● Provided data
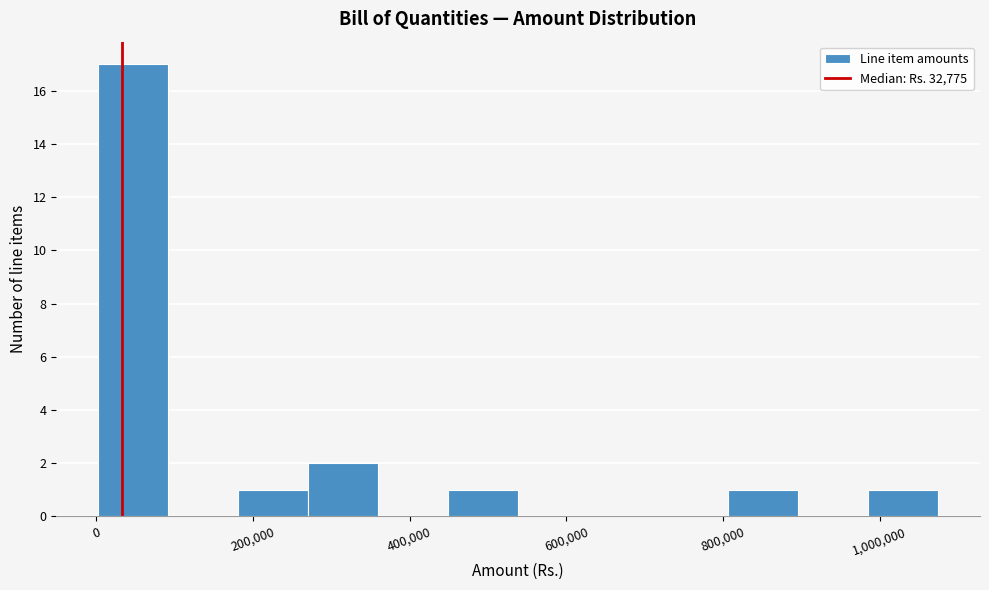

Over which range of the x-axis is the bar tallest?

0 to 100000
---
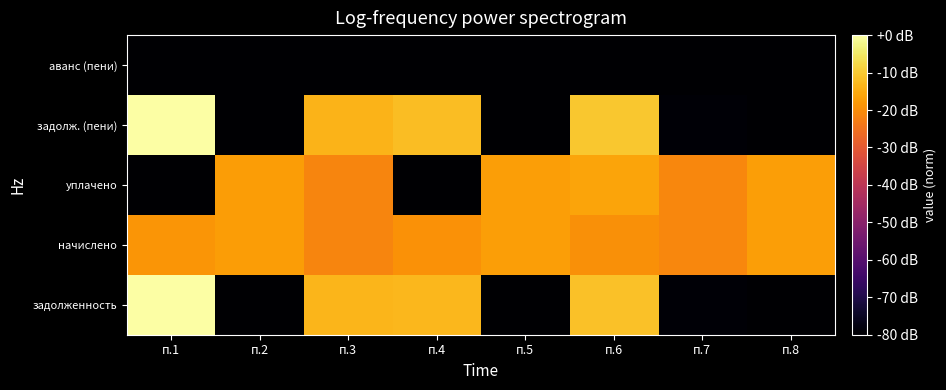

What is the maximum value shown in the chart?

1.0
---
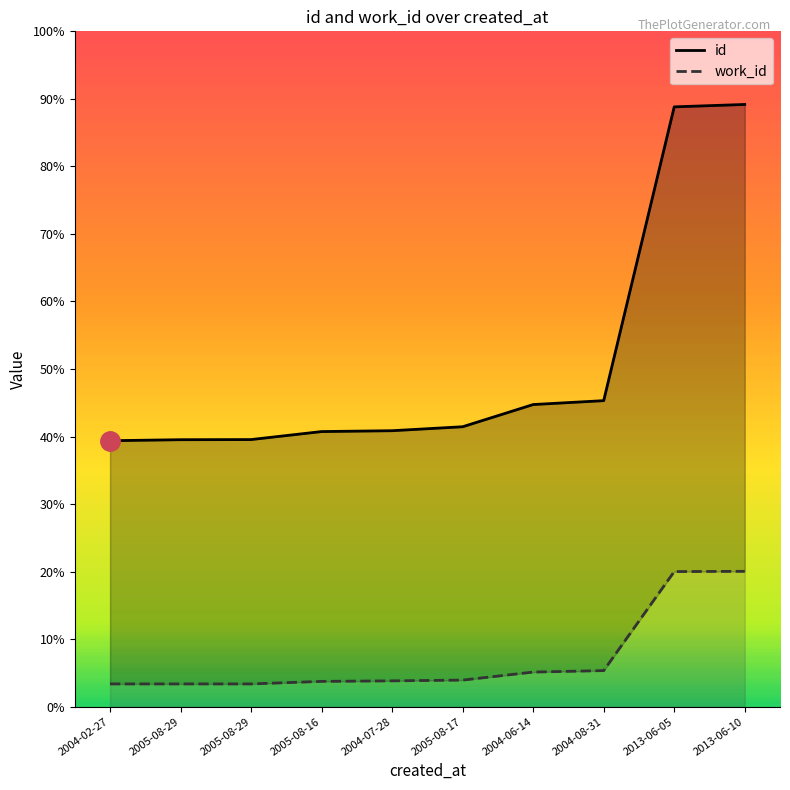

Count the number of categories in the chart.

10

● Exercise aim
Count the lines of the material above that contain the string "chart", treating uppercase and lowercase letters as different, and give only the number.

● Exercise result
2